Book Synopsis Violence in Place, Cultural and Environmental Wounding by : Amanda Kearney
Download or read book Violence in Place, Cultural and Environmental Wounding written by Amanda Kearney and published by Taylor & Francis. This book was released on 2016-11-25 with total page 210 pages. Available in PDF, EPUB and Kindle. Book excerpt: Human life is intimately woven into place. Through nations and homelands, monuments and sacred sites it becomes the anchorage point for ethnic, cultural and national identities. Yet it is also place that becomes the battlefield, war zone, mass grave, desecrated site and destroyed landscape in the midst or aftermath of cultural wounding. Much attention has been given to the impact of trauma and violence on human lives across generations, but what of the spaces in which it occurs? How does culturally prescribed violence impact upon place?
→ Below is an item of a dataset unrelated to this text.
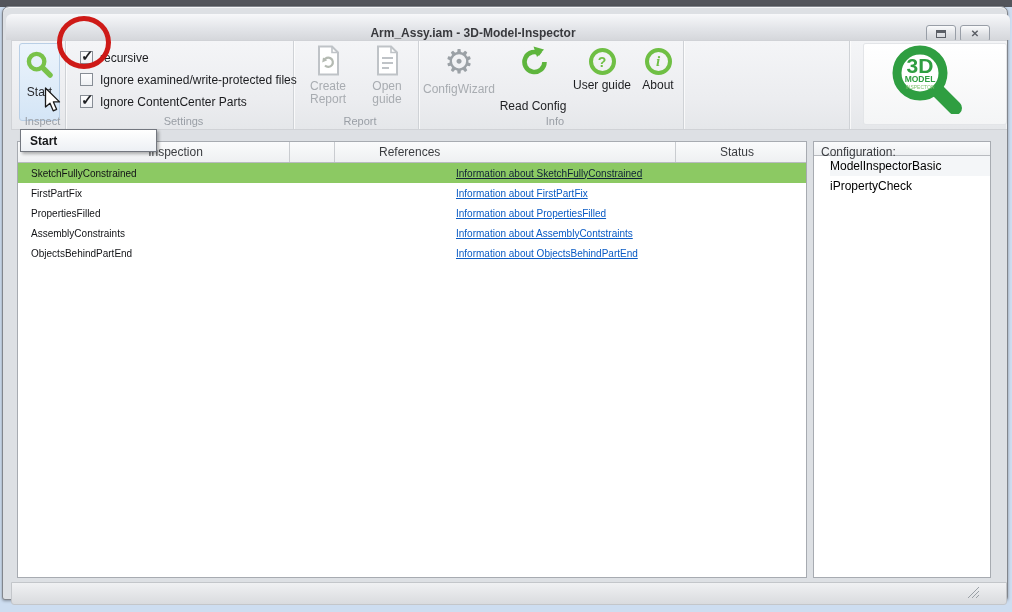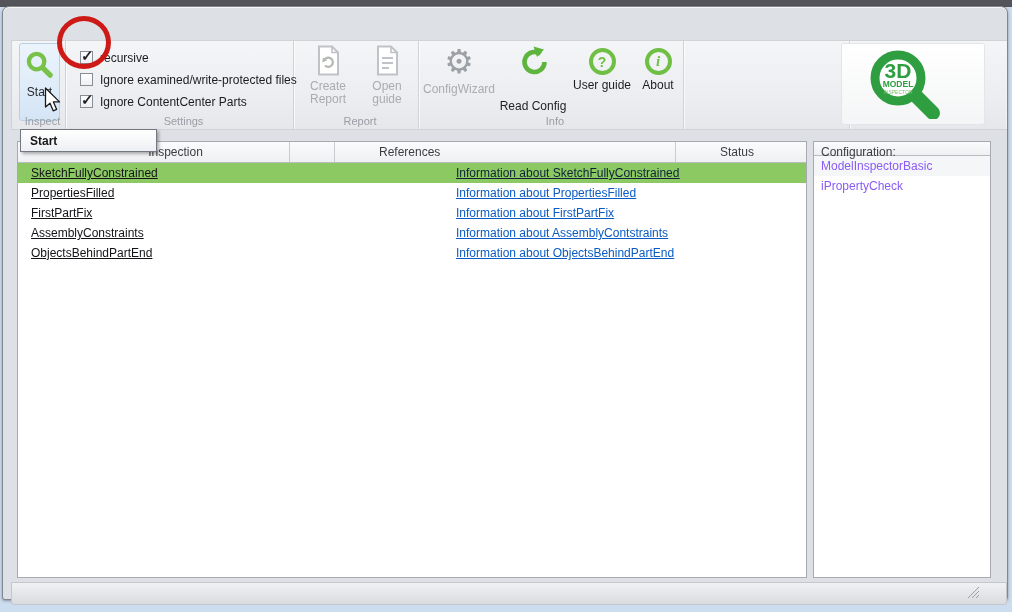"Arm_Assy.iam - 3D-Model-Inspector" div.titlebar { html: none -> <div> <div>Arm_Assy.iam - 3D-Model-Inspector</div> <div> <div> <span></span> </div> <div> <span>✕</span> </div> </div> </div> }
And how do the non- human species with whom we coexist also suffer through episodes of conflict and violence? By identifying violence in place as a crisis of our times, and by encouraging both the witnessing and the diagnosing of harm, this book reveals the greater effects of cultural wounding. It problematises the habit of separating human life out from the ecologies in which it is held. If people and place are bound through kinship, whether through necessity and survival, or choice and abiding love, then wounding is co- terminus. The harms done to one will impact upon the other. Case studies from Australia, North and South America, Europe and the Pacific, illustrate the impact of violence in place, while supporting a campaign for methodologies that reveal the fullness of the relational bond between people and place. The book will appeal to students and practitioners alike, with interests in cultural and human geography, anthropology, environmental humanities and moral ecology.
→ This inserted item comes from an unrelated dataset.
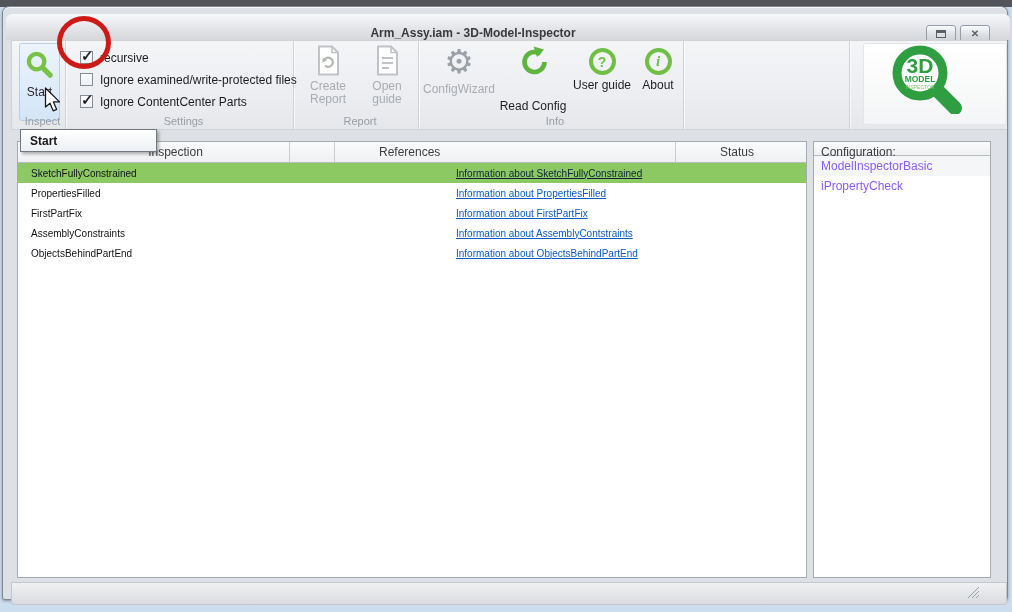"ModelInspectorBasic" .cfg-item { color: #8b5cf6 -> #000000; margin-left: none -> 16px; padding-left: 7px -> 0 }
Book Synopsis Phenomenology 2010. Volume 5: Selected Essays from North America, Part 2: Phenomenology beyond Philosophy by : Barber, Michael
Download or read book Phenomenology 2010. Volume 5: Selected Essays from North America, Part 2: Phenomenology beyond Philosophy written by Barber, Michael and published by Zeta Books. This book was released on 2010-01-01 with total page 388 pages. Available in PDF, EPUB and Kindle. Book excerpt:
Book Synopsis Building Information Modelling, Building Performance, Design and Smart Construction by : Mohammad Dastbaz
Download or read book Building Information Modelling, Building Performance, Design and Smart Construction written by Mohammad Dastbaz and published by Springer. This book was released on 2017-03-31 with total page 326 pages. Available in PDF, EPUB and Kindle. Book excerpt: This book charts the path toward high performance sustainable buildings and the smart dwellings of the future. The volume clearly explains the principles and practices of high performance design, the uses of building information modelling (BIM), and the materials and methods of smart construction. Power Systems, Architecture, Material Science, Civil Engineering and Information Systems are all given consideration, as interdisciplinary endeavours are at the heart of this green building revolution.